昨日まで2日続けてリベラ.デル.デュエロのワインの話をしましたが、今月は他にも2種スペインのワインをグラスで開けています。
その内の一つは私にとっては思い出深い産地ムルシア県のフミリア(フミジャと読む人もいますが現地の人はフミリアと言っていました)のものです。
スペインは幾つかの産地を除いて、ごく最近まで国内消費専用か、他の国の日常消費用のバルクワインの生産しかしていませんでした。よって高級なワイン、名の売れたワインの生産は殆んど無かったといっていいと思います。

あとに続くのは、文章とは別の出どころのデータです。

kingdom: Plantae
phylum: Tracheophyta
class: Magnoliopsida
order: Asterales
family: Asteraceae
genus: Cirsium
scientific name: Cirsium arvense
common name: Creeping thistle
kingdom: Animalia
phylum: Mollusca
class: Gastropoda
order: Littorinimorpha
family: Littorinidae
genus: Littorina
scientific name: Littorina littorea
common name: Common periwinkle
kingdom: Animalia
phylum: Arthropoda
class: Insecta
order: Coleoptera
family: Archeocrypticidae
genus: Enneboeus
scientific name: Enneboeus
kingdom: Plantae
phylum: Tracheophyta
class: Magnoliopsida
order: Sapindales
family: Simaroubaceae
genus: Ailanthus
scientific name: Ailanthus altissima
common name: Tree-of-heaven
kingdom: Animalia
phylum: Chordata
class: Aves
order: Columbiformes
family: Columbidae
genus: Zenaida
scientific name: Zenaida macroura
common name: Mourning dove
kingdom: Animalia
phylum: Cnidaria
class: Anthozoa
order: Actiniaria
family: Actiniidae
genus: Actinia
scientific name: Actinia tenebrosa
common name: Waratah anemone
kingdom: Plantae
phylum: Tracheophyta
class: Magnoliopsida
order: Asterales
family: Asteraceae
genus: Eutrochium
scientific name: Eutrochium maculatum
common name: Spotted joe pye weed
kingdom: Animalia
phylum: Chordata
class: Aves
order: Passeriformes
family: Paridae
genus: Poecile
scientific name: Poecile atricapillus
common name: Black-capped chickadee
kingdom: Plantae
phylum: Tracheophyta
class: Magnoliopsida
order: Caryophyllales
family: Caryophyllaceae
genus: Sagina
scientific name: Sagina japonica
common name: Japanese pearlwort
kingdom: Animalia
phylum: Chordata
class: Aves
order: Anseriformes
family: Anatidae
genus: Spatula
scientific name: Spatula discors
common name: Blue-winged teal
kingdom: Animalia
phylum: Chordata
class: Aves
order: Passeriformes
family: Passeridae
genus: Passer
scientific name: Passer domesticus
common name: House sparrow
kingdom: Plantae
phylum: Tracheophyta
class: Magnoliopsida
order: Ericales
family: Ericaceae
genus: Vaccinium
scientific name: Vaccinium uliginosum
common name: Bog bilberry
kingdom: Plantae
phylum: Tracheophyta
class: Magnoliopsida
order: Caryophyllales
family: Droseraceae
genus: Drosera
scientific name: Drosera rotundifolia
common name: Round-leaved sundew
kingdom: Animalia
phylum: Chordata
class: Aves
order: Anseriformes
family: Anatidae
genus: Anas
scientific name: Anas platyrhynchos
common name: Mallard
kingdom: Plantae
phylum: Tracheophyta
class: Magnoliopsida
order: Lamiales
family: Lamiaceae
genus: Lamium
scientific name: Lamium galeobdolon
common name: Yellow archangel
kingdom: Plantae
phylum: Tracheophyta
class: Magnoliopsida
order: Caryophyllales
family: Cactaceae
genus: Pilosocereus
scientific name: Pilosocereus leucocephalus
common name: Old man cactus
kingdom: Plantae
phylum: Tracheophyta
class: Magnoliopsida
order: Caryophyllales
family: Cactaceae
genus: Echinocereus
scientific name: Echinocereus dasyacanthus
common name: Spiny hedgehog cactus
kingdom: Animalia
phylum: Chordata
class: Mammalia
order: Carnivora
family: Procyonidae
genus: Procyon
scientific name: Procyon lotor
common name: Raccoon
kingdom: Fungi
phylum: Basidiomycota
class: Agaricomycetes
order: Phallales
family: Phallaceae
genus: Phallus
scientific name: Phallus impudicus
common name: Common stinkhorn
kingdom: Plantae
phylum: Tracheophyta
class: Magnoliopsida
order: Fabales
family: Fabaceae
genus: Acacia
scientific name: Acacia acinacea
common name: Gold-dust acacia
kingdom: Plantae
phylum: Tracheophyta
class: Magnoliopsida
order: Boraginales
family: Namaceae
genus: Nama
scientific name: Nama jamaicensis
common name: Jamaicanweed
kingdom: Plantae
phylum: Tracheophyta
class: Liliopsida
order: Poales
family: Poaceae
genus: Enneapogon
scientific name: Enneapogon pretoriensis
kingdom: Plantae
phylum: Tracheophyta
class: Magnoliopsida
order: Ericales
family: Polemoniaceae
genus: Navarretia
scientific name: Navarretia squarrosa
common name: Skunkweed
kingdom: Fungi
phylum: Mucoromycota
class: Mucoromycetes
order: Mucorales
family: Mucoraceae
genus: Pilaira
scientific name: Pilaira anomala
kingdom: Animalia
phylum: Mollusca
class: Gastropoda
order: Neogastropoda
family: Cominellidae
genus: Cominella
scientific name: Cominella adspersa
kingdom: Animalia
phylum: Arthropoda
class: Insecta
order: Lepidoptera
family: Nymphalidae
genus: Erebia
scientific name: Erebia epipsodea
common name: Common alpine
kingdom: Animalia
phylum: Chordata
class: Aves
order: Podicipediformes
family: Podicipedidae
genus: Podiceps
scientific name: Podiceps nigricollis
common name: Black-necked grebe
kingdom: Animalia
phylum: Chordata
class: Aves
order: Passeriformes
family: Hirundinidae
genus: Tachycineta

ところがプリオラートと言う産地で「4人組」と呼ばれる生産者が革命を起こし、無名の産地での高品質ワインが造られ始めます。
その一つがフミリアです。ここでは1990年前位からやっと本格的な生産に至っています。
地中海から少し内陸に入った非常に雨の少ない産地では旱魃に強い葡萄の代表モナストレル=フランスではムールヴェードルと呼ぶ=が中心品種です。
エンバソ(フランスではゴブレと呼ばれる)=垣根なしの自立させた低い仕立て=で水分を無駄にしないように育てられます。
雨が少ないと根は深く入りミネラルの骨格が酸の少なさを補います。
良いタイミングで収穫されると、深みのあるボディ豊かな、しかも柔らかさのあるワインが生まれます。
今月のはサンイシドロというワイナリーの93年のものです。熟成も18年目を迎え「グラスワインにして大丈夫?」と思いましたが無駄な心配でした。澱も出荷前に引き抜いていますので問題ありません。モナストレルの魅力が充分に出ています。
それと、有名でなかった産地のチャームポイントは安い、と言う事でしょう。18年前のワインなら高そうですが、普通の価格です。グラス1,000円。
暑いスペインの典型的な味わい、モナストレルの昇華した味わいをお楽しみください。